# Fraud model training with MLflow (Phase 3)

This notebook demonstrates how to:

- Generate a small synthetic dataset (reusing the Phase 2 generator)
- Build a fraud training DataFrame
- Train an XGBoost model with Optuna tuning
- Log metrics, parameters, model, and SHAP artifacts to MLflow


In [1]:
from pathlib import Path

import mlflow

from scripts.seed_data import generate_synthetic_data
from common.model_utils import build_fraud_training_dataframe, train_fraud_model


ModuleNotFoundError: No module named 'mlflow'

In [3]:
# Generate a modest dataset so the notebook runs quickly.

project_root = Path.cwd()
print(f"Project root: {project_root}")

event_metrics, user_metrics = generate_synthetic_data(
    n_events=50,
    n_users=500,
    n_transactions=5000,
    seed=42,
)

user_metrics.head()

Project root: /workspace/notebooks


NameError: name 'generate_synthetic_data' is not defined

In [None]:
# Build a training DataFrame with a simple binary label derived from fraud_risk_score.

train_df = build_fraud_training_dataframe(user_metrics, fraud_threshold=0.08)
train_df.head()

In [None]:
# Optionally override the tracking URI here, or rely on ENV/`.env.local` via common.config.

# mlflow.set_tracking_uri("http://localhost:5000")
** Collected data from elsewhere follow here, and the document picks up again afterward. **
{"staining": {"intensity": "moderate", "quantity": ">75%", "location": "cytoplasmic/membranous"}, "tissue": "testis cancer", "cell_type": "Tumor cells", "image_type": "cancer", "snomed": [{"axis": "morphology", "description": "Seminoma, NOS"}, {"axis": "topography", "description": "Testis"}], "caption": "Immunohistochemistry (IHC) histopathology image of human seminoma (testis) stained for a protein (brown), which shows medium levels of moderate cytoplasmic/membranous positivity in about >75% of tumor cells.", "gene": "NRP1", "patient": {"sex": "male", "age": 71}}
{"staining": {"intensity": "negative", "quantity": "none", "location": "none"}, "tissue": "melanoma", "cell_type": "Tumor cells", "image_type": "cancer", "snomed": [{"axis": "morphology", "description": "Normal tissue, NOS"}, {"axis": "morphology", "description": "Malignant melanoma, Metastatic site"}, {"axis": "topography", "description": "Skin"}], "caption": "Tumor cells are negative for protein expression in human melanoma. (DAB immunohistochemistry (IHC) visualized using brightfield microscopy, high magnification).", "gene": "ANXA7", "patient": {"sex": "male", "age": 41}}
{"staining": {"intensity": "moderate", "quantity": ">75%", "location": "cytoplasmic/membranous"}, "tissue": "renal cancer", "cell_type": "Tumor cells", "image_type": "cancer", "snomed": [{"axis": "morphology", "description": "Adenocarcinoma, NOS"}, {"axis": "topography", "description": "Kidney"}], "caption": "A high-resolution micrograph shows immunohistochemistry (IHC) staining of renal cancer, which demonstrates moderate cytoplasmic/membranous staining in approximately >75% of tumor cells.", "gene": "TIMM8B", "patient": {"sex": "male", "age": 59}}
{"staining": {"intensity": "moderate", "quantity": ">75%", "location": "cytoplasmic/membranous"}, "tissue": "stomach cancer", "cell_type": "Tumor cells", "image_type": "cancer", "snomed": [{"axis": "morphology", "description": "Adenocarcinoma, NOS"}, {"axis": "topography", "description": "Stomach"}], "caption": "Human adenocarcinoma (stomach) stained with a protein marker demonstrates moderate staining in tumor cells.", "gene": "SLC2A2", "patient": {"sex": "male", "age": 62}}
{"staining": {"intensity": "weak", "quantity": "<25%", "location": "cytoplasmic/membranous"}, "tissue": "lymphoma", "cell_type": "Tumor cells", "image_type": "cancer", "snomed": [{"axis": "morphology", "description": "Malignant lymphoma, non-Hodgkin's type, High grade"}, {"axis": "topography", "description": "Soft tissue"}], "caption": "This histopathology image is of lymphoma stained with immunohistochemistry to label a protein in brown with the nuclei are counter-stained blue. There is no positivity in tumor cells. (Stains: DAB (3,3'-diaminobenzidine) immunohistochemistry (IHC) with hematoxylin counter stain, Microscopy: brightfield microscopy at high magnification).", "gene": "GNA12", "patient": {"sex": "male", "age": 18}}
result = train_fraud_model(
    df=train_df,
    target_column="is_fraud_label",
    n_trials=5,
    test_size=0.2,
    random_state=123,
)

print("ROC AUC:", result.roc_auc)
print("Accuracy:", result.accuracy)
print("Run ID:", result.run_id)
print("Features:", result.feature_names)


You can now open the MLflow UI (default: `http://localhost:5000`) to inspect the
runs, parameters, metrics, model artifact, and SHAP outputs under the
`fraud_detection` experiment.